Slow-but-steady approach to life serves cancer patient well

Leonard “Pat” Goodall surprised me when he said the five years he was president of the University of Nevada, Las Vegas was the job he enjoyed the most during his academic career. Those were years of controversy, yet years where Goodall thought he did the most good.

Goodall, 75, made his comments from a hospital bed in his bedroom because three months ago, he decided not to undergo any further treatment for inoperable brain cancer, and a month ago he entered a hospice-at-home program.

The fourth president of UNLV between 1979 and 1984 resigned after five years, which is pretty much the pattern of UNLV presidents. They tend to be nudged out after controversy erupts.

There was plenty of controversy on Goodall’s watch. Students burned him in effigy when tuition went up. Regents engaged in a power struggle with him (and won). UNLV’s athletic department was his biggest headache, with deficits and the ongoing NCAA fight with UNLV over coach Jerry Tarkanian’s recruiting methods. And, of course, there was “The Flashlight,” that controversial piece of art outside Ham Hall.

Yet for Goodall, the positive outweighed the negative. On his watch, the UNLV Foundation was established. The popular (and free) Barrick Lecture Series began. The 18,000-seat Thomas & Mack Center started on his predecessor’s watch and was completed on Goodall’s. The Alta Ham Fine Arts Building was opened, as was Beam Hall. The look of UNLV changed dramatically in those years, making the young university look more like a real university instead of Tumbleweed Tech.

The UNLV Foundation was important because “it was the beginning of an organized giving program.

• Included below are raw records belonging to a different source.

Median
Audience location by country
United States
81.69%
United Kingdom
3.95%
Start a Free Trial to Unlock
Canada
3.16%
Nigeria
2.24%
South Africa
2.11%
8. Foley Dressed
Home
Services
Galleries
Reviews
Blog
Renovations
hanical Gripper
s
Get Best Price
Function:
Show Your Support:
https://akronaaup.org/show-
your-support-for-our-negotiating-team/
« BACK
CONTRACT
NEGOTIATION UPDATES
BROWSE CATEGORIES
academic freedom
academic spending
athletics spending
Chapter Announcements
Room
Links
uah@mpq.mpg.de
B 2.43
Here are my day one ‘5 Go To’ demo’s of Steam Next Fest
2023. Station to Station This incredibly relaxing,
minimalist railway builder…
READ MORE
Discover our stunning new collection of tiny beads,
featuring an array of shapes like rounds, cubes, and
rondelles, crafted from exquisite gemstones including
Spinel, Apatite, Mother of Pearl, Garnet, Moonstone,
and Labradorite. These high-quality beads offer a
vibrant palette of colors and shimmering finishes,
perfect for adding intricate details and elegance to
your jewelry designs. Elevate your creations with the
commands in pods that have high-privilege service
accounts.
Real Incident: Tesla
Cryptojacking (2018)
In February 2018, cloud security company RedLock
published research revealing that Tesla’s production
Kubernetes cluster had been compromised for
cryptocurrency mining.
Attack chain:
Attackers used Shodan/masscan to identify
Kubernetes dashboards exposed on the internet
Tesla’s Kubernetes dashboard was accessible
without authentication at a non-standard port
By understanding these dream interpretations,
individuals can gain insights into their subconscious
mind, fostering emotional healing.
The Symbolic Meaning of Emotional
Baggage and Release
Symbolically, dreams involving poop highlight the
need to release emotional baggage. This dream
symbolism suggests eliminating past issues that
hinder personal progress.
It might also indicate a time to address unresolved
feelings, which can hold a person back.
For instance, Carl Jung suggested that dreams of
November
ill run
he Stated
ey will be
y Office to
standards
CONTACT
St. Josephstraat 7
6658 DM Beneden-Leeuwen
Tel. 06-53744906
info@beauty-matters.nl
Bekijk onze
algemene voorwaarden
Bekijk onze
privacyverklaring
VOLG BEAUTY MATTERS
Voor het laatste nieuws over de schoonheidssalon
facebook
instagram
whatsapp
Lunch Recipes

There are good people, like Artemus Ham and others, who gave money without a foundation, people who came to us and said we want to help you.”

But Goodall had seen the impact of a foundation when he was chancellor at the University of Michigan-Dearborn, and he thought organized giving would help UNLV.

When Goodall stepped down as UNLV president, he was replaced by Bob Maxson, whose tenure was even more controversial. Goodall didn’t leave the university; he stayed on as a professor, teaching graduate public administration classes until 2000.

One goal after resigning was to keep quiet about Maxson’s problems and not take a stance in the conflict between sports and academics.

It was a class thing to do, but Goodall is a class person, even facing death.

“I’ve had a full 75 years,” Goodall said. “I’ve lived a good life, a happy, productive life.”

Best of all, he is not in pain, though doctors tell him and Lois, his wife of 53 years, that is inevitable.

Goodall has written nine books. His last, written while he was ill, is “An Investor’s Memoir,” recommending the slow-but-steady approach to investing, which has served him well for 60 years. It is written for the part-time investor, like teachers and architects. I came away with a better understanding of what I should be doing with my own investments.

Goodall bought his first two stocks when he was 15 after saving a few hundred dollars from a summer job. Even on Thursday, as the Dow dropped 251 points as we talked, Goodall said the advice he has followed for 60 years, remains solid today. Goodall’s new book is available online at both Amazon and Barnes & Noble.

His daughter, Karen Crane, a teacher and journalist who edited the book, said her college education, her wedding and her home were the result of following her father’s investment advice of investing early, not trying to predict what a stock might do and react to it, and rebalancing asset allocations every year.

Goodall is a model of a conservative investor, and a model of a good-natured, kind man grateful for his satisfying family and professional life, a man who rose above controversies and criticisms and moved on.